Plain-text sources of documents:
⁂

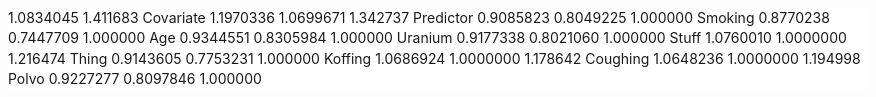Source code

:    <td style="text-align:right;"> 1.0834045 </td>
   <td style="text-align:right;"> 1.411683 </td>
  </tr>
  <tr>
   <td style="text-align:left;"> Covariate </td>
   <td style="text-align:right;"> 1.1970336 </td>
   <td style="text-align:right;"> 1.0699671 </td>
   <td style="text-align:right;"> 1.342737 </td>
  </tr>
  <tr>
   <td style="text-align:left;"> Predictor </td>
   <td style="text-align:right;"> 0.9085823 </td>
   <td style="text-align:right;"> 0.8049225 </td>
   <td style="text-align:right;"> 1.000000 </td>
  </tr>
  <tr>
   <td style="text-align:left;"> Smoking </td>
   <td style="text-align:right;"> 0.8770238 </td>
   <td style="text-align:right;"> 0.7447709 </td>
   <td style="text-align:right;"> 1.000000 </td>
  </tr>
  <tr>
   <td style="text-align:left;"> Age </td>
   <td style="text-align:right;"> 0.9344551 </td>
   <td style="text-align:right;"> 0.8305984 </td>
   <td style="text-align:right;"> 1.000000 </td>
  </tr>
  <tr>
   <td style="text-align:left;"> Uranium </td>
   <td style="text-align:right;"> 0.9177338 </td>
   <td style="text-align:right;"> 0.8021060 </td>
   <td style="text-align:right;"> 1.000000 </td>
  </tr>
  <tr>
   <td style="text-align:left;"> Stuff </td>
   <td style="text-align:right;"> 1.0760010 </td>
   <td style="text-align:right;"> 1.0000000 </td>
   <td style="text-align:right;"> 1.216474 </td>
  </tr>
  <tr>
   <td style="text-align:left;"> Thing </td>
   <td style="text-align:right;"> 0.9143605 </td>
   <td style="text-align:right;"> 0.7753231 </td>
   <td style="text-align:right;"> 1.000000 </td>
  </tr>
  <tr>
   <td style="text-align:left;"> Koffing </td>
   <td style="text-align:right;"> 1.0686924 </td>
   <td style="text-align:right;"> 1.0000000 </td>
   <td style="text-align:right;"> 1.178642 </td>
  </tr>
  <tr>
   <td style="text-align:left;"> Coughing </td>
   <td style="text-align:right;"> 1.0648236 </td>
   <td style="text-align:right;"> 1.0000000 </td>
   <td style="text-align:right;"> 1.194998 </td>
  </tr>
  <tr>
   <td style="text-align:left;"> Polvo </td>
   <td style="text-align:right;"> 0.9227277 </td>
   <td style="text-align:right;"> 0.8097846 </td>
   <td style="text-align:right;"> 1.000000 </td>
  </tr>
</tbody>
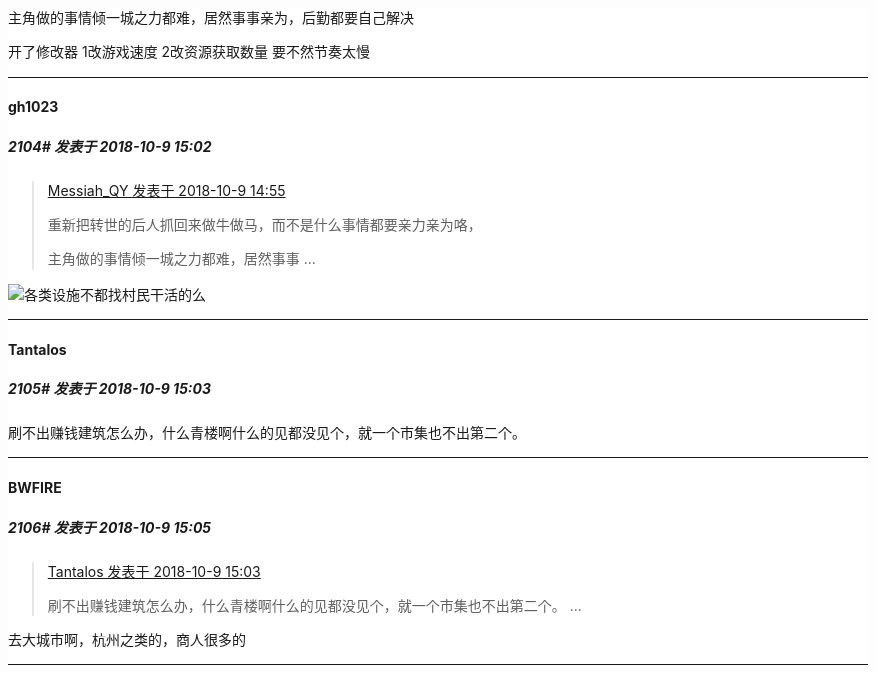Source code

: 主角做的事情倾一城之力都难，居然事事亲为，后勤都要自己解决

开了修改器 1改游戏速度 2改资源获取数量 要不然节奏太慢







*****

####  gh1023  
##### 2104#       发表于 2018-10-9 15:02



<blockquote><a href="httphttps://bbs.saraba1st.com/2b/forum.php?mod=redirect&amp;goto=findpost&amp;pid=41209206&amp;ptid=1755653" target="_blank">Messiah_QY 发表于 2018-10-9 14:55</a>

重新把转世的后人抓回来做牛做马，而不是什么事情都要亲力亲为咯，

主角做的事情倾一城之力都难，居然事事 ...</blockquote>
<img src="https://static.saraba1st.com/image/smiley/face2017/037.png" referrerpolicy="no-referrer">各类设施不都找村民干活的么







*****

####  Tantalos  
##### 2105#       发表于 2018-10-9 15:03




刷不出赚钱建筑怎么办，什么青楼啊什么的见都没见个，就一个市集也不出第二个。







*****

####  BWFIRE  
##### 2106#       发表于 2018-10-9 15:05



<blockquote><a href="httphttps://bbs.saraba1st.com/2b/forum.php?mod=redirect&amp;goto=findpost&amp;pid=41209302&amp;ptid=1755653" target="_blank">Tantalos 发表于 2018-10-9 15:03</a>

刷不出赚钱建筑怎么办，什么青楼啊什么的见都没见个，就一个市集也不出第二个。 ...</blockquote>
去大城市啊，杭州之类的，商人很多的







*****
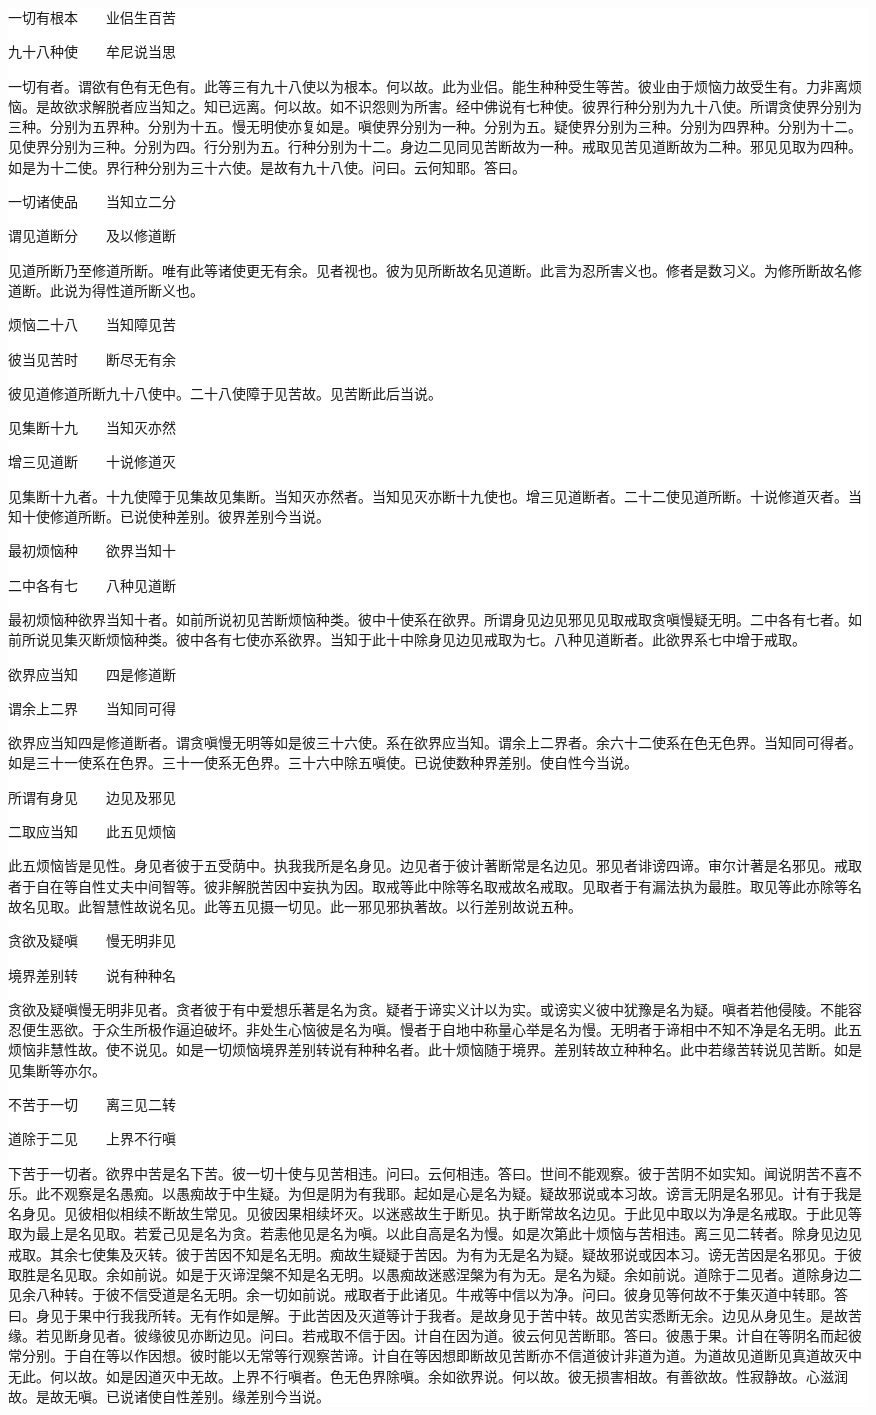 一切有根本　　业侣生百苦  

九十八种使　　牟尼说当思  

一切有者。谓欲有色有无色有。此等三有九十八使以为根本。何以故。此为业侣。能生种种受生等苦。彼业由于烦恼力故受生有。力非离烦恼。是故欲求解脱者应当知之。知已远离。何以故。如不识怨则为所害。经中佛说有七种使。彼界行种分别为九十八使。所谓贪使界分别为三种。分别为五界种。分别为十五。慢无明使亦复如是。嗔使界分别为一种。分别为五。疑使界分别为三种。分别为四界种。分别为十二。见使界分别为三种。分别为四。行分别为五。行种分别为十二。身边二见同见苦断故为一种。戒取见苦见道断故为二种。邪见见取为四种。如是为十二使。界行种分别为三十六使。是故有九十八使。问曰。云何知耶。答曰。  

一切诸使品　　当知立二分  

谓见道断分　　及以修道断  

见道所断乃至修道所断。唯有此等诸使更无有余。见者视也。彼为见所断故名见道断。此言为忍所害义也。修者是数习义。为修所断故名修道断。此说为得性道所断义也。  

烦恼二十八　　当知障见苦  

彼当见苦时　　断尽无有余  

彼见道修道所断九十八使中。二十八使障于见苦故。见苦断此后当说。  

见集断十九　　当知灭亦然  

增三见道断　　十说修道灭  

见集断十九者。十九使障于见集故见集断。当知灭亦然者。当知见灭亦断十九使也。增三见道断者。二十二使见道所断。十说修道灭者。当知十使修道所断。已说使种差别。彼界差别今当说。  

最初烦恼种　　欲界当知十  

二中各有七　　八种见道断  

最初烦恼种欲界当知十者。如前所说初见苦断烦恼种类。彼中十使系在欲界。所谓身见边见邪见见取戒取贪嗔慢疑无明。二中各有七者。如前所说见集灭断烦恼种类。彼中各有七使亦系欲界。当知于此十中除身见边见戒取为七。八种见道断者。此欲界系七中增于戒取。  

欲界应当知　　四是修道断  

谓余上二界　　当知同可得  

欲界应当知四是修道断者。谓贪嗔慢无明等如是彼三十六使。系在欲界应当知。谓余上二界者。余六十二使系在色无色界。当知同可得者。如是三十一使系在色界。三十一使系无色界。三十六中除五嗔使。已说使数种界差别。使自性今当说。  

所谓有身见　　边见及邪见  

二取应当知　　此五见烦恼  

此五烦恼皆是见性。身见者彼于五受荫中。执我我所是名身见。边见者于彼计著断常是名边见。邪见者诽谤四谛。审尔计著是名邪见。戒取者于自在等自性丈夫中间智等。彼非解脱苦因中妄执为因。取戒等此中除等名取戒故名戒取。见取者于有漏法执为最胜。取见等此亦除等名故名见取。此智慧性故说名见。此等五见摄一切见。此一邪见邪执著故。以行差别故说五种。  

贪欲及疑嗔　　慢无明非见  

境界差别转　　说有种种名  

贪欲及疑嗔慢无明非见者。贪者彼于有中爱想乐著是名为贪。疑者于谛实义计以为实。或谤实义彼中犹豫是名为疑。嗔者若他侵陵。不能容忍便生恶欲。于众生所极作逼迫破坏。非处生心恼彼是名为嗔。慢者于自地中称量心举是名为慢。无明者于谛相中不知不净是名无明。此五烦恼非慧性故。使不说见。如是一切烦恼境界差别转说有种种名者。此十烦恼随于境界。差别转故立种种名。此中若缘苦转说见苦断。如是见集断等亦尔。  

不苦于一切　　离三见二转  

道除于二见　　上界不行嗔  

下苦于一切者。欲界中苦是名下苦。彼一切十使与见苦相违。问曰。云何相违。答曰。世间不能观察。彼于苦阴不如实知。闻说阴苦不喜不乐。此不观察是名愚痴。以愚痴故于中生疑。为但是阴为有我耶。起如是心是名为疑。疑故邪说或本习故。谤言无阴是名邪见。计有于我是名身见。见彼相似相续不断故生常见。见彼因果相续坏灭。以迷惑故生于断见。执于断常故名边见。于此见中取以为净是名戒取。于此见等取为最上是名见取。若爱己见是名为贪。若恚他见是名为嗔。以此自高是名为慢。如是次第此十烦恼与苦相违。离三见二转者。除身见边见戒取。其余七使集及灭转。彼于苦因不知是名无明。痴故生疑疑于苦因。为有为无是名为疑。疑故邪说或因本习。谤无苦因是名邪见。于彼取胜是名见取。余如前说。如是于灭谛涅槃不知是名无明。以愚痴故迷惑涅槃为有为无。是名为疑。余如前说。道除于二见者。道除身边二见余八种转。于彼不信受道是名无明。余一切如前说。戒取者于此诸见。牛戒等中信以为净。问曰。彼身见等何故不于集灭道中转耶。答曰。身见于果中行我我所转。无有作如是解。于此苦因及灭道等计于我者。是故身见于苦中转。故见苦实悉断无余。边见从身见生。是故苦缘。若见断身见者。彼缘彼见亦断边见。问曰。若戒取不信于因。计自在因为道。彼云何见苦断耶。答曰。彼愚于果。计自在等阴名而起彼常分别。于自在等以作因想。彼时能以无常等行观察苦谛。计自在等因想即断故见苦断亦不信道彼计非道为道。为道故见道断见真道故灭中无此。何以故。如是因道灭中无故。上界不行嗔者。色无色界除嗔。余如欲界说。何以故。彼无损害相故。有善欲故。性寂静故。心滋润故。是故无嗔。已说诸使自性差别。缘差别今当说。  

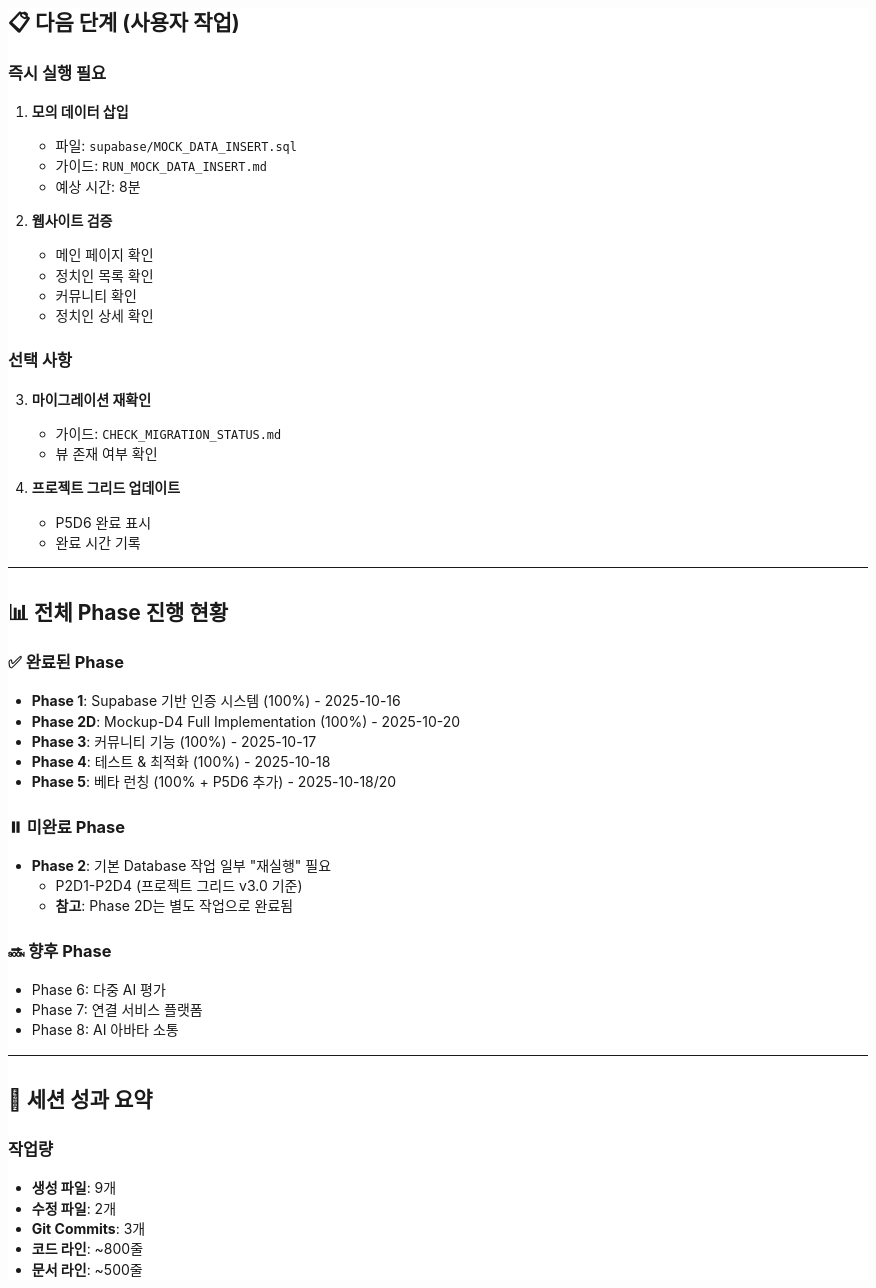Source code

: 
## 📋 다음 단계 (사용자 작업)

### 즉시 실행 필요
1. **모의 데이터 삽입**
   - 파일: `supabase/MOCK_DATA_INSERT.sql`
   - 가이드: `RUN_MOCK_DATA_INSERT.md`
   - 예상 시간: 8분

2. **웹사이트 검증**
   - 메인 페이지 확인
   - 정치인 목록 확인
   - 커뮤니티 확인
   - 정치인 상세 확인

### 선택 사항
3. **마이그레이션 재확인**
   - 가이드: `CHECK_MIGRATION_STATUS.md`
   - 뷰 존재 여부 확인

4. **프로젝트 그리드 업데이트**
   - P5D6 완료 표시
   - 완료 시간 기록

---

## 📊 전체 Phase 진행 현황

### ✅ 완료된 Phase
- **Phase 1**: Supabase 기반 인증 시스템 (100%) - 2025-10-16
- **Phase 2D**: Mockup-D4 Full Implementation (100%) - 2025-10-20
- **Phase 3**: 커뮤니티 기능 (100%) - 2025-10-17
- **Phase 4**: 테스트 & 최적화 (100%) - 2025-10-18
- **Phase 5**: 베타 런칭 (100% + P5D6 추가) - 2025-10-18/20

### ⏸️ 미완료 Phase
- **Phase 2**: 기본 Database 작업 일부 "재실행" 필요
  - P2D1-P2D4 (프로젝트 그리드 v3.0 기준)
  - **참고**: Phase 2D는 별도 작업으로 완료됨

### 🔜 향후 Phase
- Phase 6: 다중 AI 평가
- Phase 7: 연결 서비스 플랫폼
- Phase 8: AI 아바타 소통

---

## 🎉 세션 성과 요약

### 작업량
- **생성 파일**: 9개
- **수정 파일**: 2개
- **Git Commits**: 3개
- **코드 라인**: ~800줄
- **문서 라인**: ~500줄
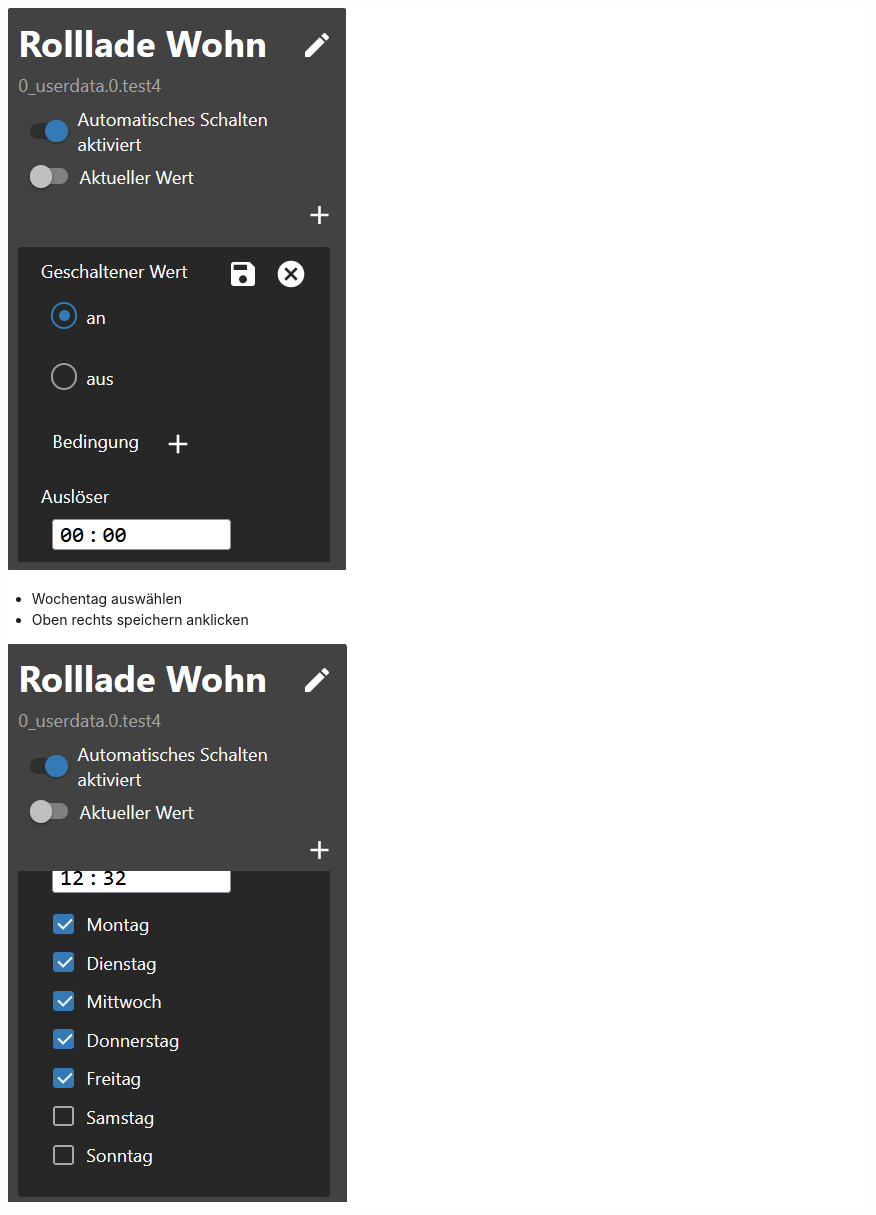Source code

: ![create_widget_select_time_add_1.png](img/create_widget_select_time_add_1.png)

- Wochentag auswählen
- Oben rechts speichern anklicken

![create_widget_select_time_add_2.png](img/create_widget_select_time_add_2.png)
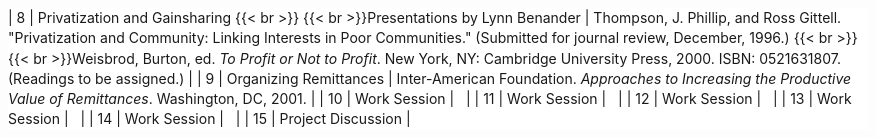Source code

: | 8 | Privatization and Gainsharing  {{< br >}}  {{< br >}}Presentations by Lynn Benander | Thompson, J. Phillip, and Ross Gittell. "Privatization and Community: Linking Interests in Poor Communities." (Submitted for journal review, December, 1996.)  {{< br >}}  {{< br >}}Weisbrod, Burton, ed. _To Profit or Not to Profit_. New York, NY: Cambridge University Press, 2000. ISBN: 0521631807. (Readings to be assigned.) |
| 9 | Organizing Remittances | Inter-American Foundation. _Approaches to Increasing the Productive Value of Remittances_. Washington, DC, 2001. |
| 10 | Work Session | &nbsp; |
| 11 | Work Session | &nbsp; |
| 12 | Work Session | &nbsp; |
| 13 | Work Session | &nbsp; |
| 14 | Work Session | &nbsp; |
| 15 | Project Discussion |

⁂

▶ [Action item] Could you put each non-blank line in the material, from the line containing "一切有者。谓欲有色有无色有。" through the line containing "道除于二见　　上界不行嗔", into a Markdown table whose columns are Row (its number) and Text (the line itself)?

▶ [Reply]
| Row | Text |
|---|---|
| 1 | 一切有者。谓欲有色有无色有。此等三有九十八使以为根本。何以故。此为业侣。能生种种受生等苦。彼业由于烦恼力故受生有。力非离烦恼。是故欲求解脱者应当知之。知已远离。何以故。如不识怨则为所害。经中佛说有七种使。彼界行种分别为九十八使。所谓贪使界分别为三种。分别为五界种。分别为十五。慢无明使亦复如是。嗔使界分别为一种。分别为五。疑使界分别为三种。分别为四界种。分别为十二。见使界分别为三种。分别为四。行分别为五。行种分别为十二。身边二见同见苦断故为一种。戒取见苦见道断故为二种。邪见见取为四种。如是为十二使。界行种分别为三十六使。是故有九十八使。问曰。云何知耶。答曰。   |
| 2 | 一切诸使品　　当知立二分   |
| 3 | 谓见道断分　　及以修道断   |
| 4 | 见道所断乃至修道所断。唯有此等诸使更无有余。见者视也。彼为见所断故名见道断。此言为忍所害义也。修者是数习义。为修所断故名修道断。此说为得性道所断义也。   |
| 5 | 烦恼二十八　　当知障见苦   |
| 6 | 彼当见苦时　　断尽无有余   |
| 7 | 彼见道修道所断九十八使中。二十八使障于见苦故。见苦断此后当说。   |
| 8 | 见集断十九　　当知灭亦然   |
| 9 | 增三见道断　　十说修道灭   |
| 10 | 见集断十九者。十九使障于见集故见集断。当知灭亦然者。当知见灭亦断十九使也。增三见道断者。二十二使见道所断。十说修道灭者。当知十使修道所断。已说使种差别。彼界差别今当说。   |
| 11 | 最初烦恼种　　欲界当知十   |
| 12 | 二中各有七　　八种见道断   |
| 13 | 最初烦恼种欲界当知十者。如前所说初见苦断烦恼种类。彼中十使系在欲界。所谓身见边见邪见见取戒取贪嗔慢疑无明。二中各有七者。如前所说见集灭断烦恼种类。彼中各有七使亦系欲界。当知于此十中除身见边见戒取为七。八种见道断者。此欲界系七中增于戒取。   |
| 14 | 欲界应当知　　四是修道断   |
| 15 | 谓余上二界　　当知同可得   |
| 16 | 欲界应当知四是修道断者。谓贪嗔慢无明等如是彼三十六使。系在欲界应当知。谓余上二界者。余六十二使系在色无色界。当知同可得者。如是三十一使系在色界。三十一使系无色界。三十六中除五嗔使。已说使数种界差别。使自性今当说。   |
| 17 | 所谓有身见　　边见及邪见   |
| 18 | 二取应当知　　此五见烦恼   |
| 19 | 此五烦恼皆是见性。身见者彼于五受荫中。执我我所是名身见。边见者于彼计著断常是名边见。邪见者诽谤四谛。审尔计著是名邪见。戒取者于自在等自性丈夫中间智等。彼非解脱苦因中妄执为因。取戒等此中除等名取戒故名戒取。见取者于有漏法执为最胜。取见等此亦除等名故名见取。此智慧性故说名见。此等五见摄一切见。此一邪见邪执著故。以行差别故说五种。   |
| 20 | 贪欲及疑嗔　　慢无明非见   |
| 21 | 境界差别转　　说有种种名   |
| 22 | 贪欲及疑嗔慢无明非见者。贪者彼于有中爱想乐著是名为贪。疑者于谛实义计以为实。或谤实义彼中犹豫是名为疑。嗔者若他侵陵。不能容忍便生恶欲。于众生所极作逼迫破坏。非处生心恼彼是名为嗔。慢者于自地中称量心举是名为慢。无明者于谛相中不知不净是名无明。此五烦恼非慧性故。使不说见。如是一切烦恼境界差别转说有种种名者。此十烦恼随于境界。差别转故立种种名。此中若缘苦转说见苦断。如是见集断等亦尔。   |
| 23 | 不苦于一切　　离三见二转   |
| 24 | 道除于二见　　上界不行嗔   |